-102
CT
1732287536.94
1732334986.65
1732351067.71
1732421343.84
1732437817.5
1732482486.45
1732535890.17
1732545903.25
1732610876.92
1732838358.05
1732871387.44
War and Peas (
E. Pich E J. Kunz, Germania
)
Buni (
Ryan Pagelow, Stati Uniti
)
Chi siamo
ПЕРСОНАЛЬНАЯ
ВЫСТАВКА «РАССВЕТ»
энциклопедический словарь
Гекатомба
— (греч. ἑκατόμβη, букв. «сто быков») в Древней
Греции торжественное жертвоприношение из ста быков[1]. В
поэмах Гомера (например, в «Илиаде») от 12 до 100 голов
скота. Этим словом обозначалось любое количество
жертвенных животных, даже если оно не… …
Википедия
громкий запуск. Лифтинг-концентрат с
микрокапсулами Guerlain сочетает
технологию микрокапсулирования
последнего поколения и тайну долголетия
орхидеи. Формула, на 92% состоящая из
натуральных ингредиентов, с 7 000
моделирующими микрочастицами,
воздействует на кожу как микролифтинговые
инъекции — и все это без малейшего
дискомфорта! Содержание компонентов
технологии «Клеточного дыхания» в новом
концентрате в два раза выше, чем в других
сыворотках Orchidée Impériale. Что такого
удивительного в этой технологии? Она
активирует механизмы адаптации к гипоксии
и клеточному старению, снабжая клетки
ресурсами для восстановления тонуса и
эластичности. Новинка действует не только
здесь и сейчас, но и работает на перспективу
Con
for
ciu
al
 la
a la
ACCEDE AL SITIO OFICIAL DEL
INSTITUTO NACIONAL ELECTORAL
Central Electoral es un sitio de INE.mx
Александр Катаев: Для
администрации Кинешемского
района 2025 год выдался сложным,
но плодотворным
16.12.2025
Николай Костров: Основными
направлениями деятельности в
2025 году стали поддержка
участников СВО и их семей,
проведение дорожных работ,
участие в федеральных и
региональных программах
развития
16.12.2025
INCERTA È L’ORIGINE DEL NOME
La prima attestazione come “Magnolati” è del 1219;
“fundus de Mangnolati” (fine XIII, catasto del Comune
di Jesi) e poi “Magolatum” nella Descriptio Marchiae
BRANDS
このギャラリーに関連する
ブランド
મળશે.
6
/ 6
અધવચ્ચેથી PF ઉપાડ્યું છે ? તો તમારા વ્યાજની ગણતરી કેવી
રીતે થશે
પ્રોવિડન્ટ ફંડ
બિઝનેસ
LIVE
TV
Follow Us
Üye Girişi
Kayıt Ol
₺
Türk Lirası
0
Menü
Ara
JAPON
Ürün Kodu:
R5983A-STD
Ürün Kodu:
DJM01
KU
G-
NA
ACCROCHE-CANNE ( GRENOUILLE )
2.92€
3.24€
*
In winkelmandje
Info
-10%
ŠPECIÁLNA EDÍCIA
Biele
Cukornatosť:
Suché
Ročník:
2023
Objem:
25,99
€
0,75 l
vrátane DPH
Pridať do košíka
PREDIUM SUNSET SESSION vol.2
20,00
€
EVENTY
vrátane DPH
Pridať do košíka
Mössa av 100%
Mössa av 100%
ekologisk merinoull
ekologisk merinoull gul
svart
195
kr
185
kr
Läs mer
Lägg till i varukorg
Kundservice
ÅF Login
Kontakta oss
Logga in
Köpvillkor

§ **HOW TO COMPLETE THIS TASK**: Quote the data above from the line containing "1732287536.94" to the line containing "INSTITUTO NACIONAL ELECTORAL", inclusive, and stop.

§ **ANSWER**:
1732287536.94
1732334986.65
1732351067.71
1732421343.84
1732437817.5
1732482486.45
1732535890.17
1732545903.25
1732610876.92
1732838358.05
1732871387.44
War and Peas (
E. Pich E J. Kunz, Germania
)
Buni (
Ryan Pagelow, Stati Uniti
)
Chi siamo
ПЕРСОНАЛЬНАЯ
ВЫСТАВКА «РАССВЕТ»
энциклопедический словарь
Гекатомба
— (греч. ἑκατόμβη, букв. «сто быков») в Древней
Греции торжественное жертвоприношение из ста быков[1]. В
поэмах Гомера (например, в «Илиаде») от 12 до 100 голов
скота. Этим словом обозначалось любое количество
жертвенных животных, даже если оно не… …
Википедия
громкий запуск. Лифтинг-концентрат с
микрокапсулами Guerlain сочетает
технологию микрокапсулирования
последнего поколения и тайну долголетия
орхидеи. Формула, на 92% состоящая из
натуральных ингредиентов, с 7 000
моделирующими микрочастицами,
воздействует на кожу как микролифтинговые
инъекции — и все это без малейшего
дискомфорта! Содержание компонентов
технологии «Клеточного дыхания» в новом
концентрате в два раза выше, чем в других
сыворотках Orchidée Impériale. Что такого
удивительного в этой технологии? Она
активирует механизмы адаптации к гипоксии
и клеточному старению, снабжая клетки
ресурсами для восстановления тонуса и
эластичности. Новинка действует не только
здесь и сейчас, но и работает на перспективу
Con
for
ciu
al
 la
a la
ACCEDE AL SITIO OFICIAL DEL
INSTITUTO NACIONAL ELECTORAL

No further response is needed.